Breakthrough Scaling Approach Cuts Cost, Improves Accuracy of Training DNN Models
A new machine-learning (ML) framework for clients with varied computing resources is the first of its kind to successfully scale deep neural network (DNN) models like those used to detect and recognize objects in still and video images.
The ability to uniformly scale the width (number of neurons) and depth (number of neural layers) of a DNN model means that remote clients can equitably participate in distributed, real-time training regardless of their computing resources. Resulting benefits include improved accuracy, increased efficiency, and reduced computational costs.
Developed by Georgia Tech researchers, the ScaleFL framework advances federated learning (FL), which is an ML approach inspired by the personal data scandals of the past decade.
Federated learning, a term coined by Google in 2016, enables a DNN model to be trained across decentralized devices or servers. Because data aren’t centralized with this approach, threats to data privacy and security are minimized.

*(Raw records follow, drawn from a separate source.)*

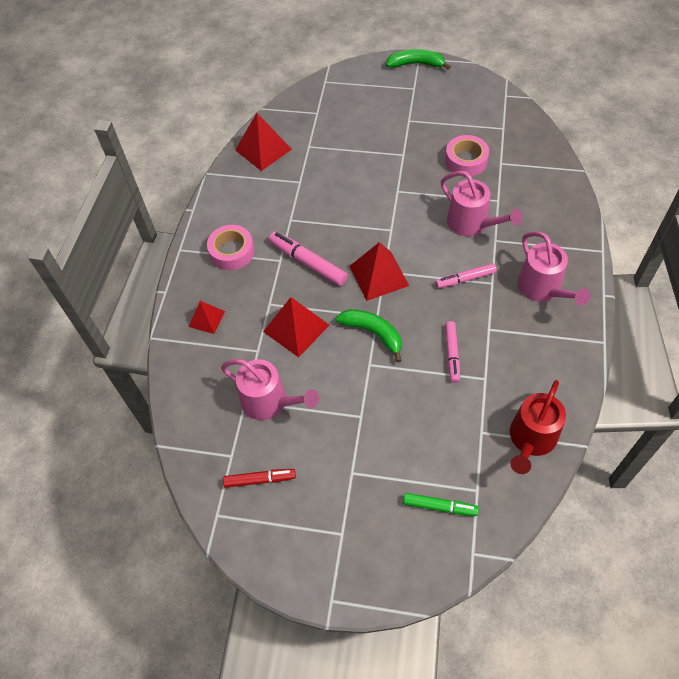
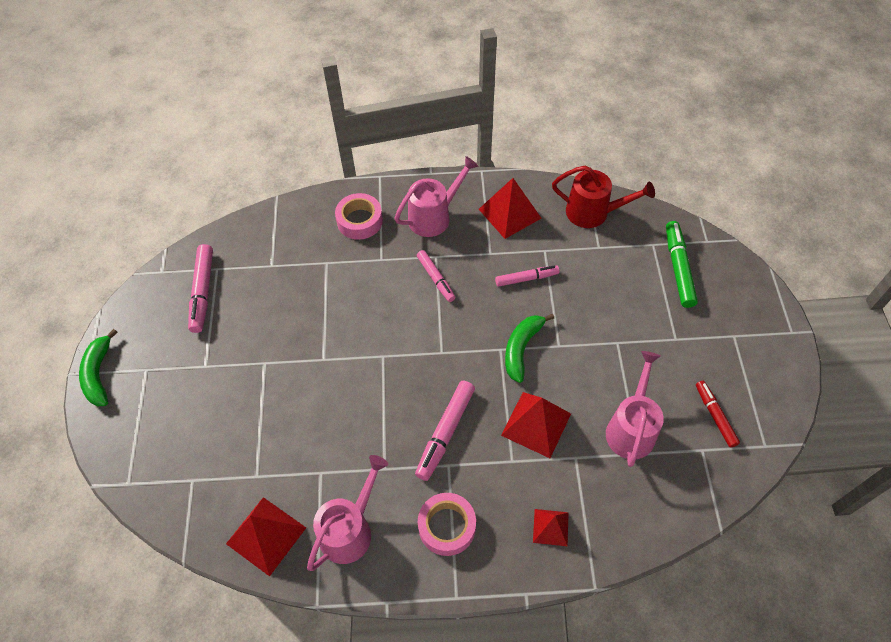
camera: 105 degrees left, 0 degrees up
(379, 275) = (448, 356): red pyramid -> red pyramid (509, 213)
(440, 507) = (678, 268): green marker -> green marker, size x1.51
(466, 160) = (270, 298): pink tape -> pink tape (359, 221)
(472, 224) = (362, 281): pink watering can -> pink watering can (350, 529)
(480, 119) = (202, 292): none -> pink marker

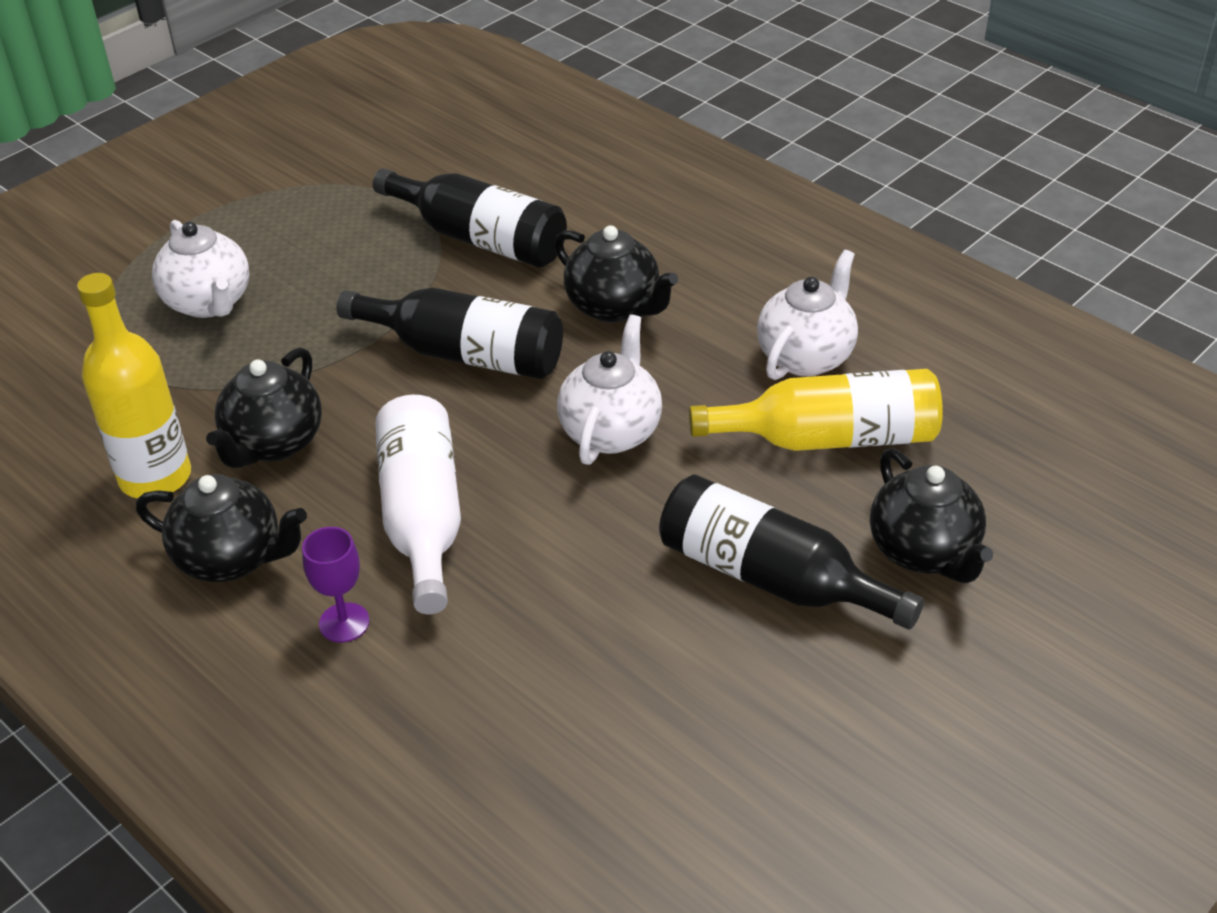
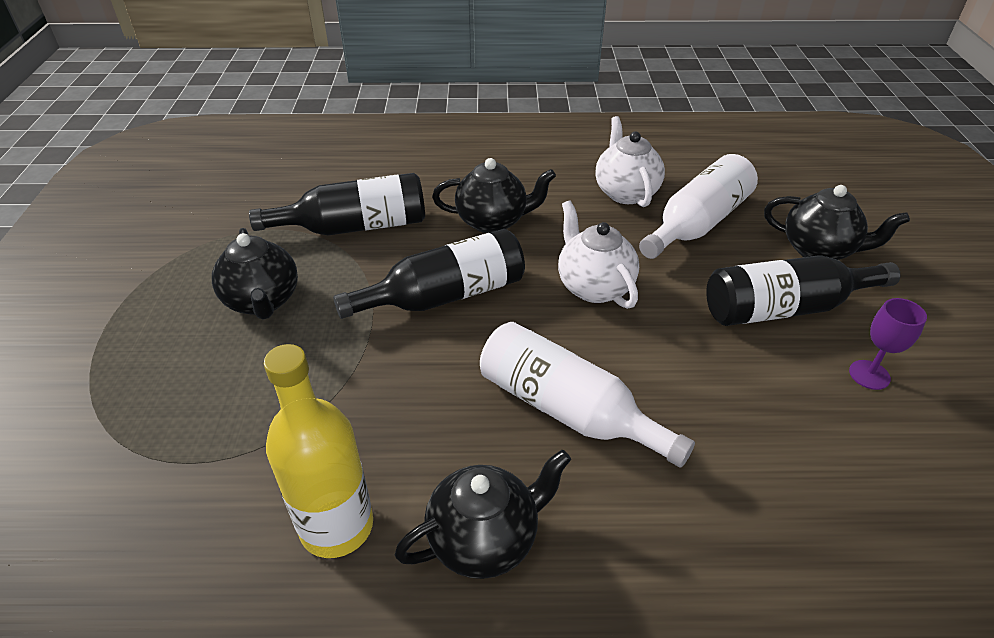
camera: 45 degrees left, 0 degrees up
(209, 303) = (205, 372): white teapot -> none
(273, 444) = (397, 435): black teapot -> black teapot (263, 301)
(344, 622) = (625, 518): purple goblet -> purple goblet (869, 375)
(829, 438) = (697, 224): yellow bottle -> white bottle

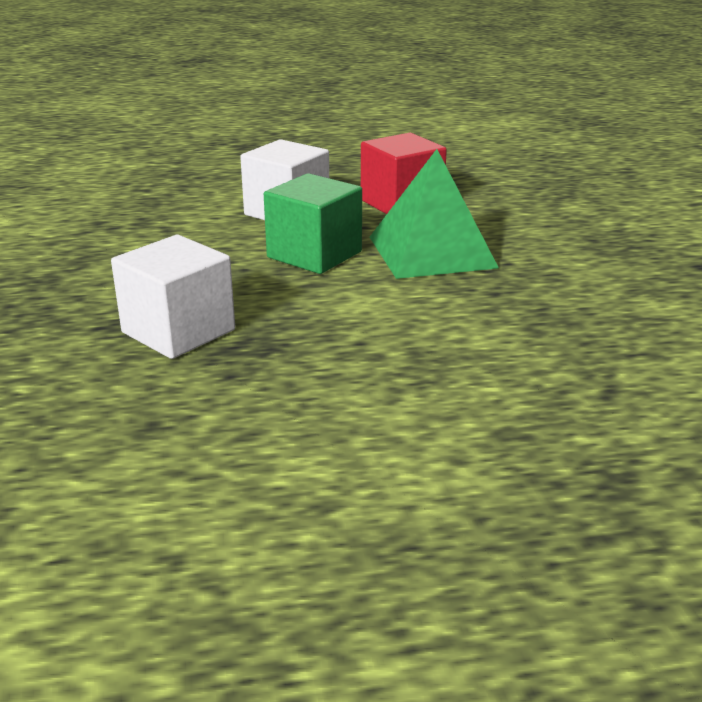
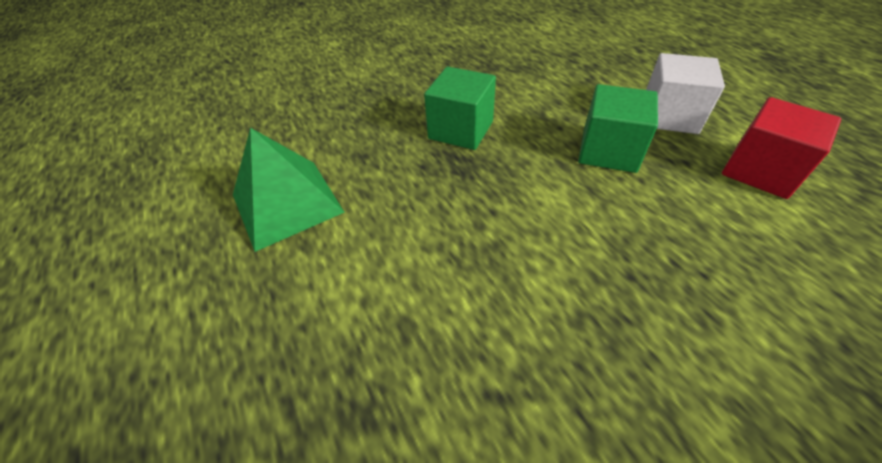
camera: 75 degrees right, 20 degrees up
(178, 331) = (461, 130): white cube -> green cube
(431, 252) = (675, 214): green pyramid -> green pyramid (287, 203)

The FL process begins with sending the initial parameters of a global DNN model to smartphones, IoT devices, edge servers, or other participating devices. These edge clients train their local version of the model using their unique data. All local results are aggregated and used to update the global model.
The process is repeated until the new model is fully trained and meets its design specifications.
Federated learning works best when remote clients training a new DNN model have comparable computational capabilities. But training can bog down if some participating remote-client devices have limited or fluctuating computing resources.
“In most real-life applications, computational resources differ significantly across clients. This heterogeneity prevents clients with insufficient resources from participating in certain FL tasks that require large models,” said School of Computer Science (CS) Ph.D. student Fatih Ilhan.
“Federated learning should promote equitable AI practices by supporting a resource-adaptive learning framework that can scale to heterogeneous clients with limited capacity,” said Ilhan, who is advised by Professor Ling Liu.
Ilhan is the lead author of ScaleFL: Resource-Adaptive Federated Learning with Heterogeneous Clients, which has been accepted by the 2023 Conference on Computer Vision and Pattern Recognition. CVPR 23 is set for June 18-22 in Vancouver, Canada.
Creating a framework that can adaptively scale the global DNN model based on a remote client’s computing resources is no easy feat. Ilhan says the balance between a model’s basic and complex feature extraction capabilities can be easily thrown out of whack when manipulating the number of neurons or the number of neuron layers of a DNN model.
“Since a deeper model is more capable of extracting higher order, complex features while a wider model has access to a finer resolution of lower-order, basic features, performing model size reduction across one dimension causes unbalance in terms of the learning capabilities of the resulting model,” said Ilhan.
The team overcomes these challenges, in part, by incorporating early exit classifiers into ScaleFL.
These ML-based tools are designed to optimize accuracy and efficiency by introducing intermediate decision points in the classification process. This capability enables a model to complete an inference task as soon as it is confident in its prediction without processing the whole model.
“ScaleFL injects these classifiers to the global model at certain layers based on the model architecture and computational constraints at each complexity level. This enables forming low-cost local models by keeping the layers up to the corresponding exit,” said Ilhan.
“Two-dimensional scaling with splitting the model along depth and width dimensions yields uniformly scaled, efficient local models for resource-constrained clients. As a result, the global model performs better when compared to baseline FL approaches and existing algorithms. Local models at different complexity levels also perform significantly better for clients that are resource-constrained at inference time.”
The exit classifiers that help balance a model’s basic and complex features also play into the second part of ScaleFL’s secret sauce, self-distillation.
Self-distillation is a form of knowledge sharing that transfers knowledge from a ‘teacher’ model to a smaller ‘student’ model. ScaleFL applies this process within the same network. It compares early predictions made by the exit classifiers (students) with the final predictions of the teacher for local models during optimization. This technique prevents isolation and improves the knowledge transfer among subnetworks of different levels in ScaleFL.
Ilhan and his collaborators extensively tested ScaleFL on three image classification datasets and two natural language processing datasets.
“Our experiments show that ScaleFL outperforms existing representative heterogeneous federated learning approaches. In local model evaluations, we were able to reduce latency by two times and the model size by four times, all while keeping the performance loss below 2%,” said Ilhan.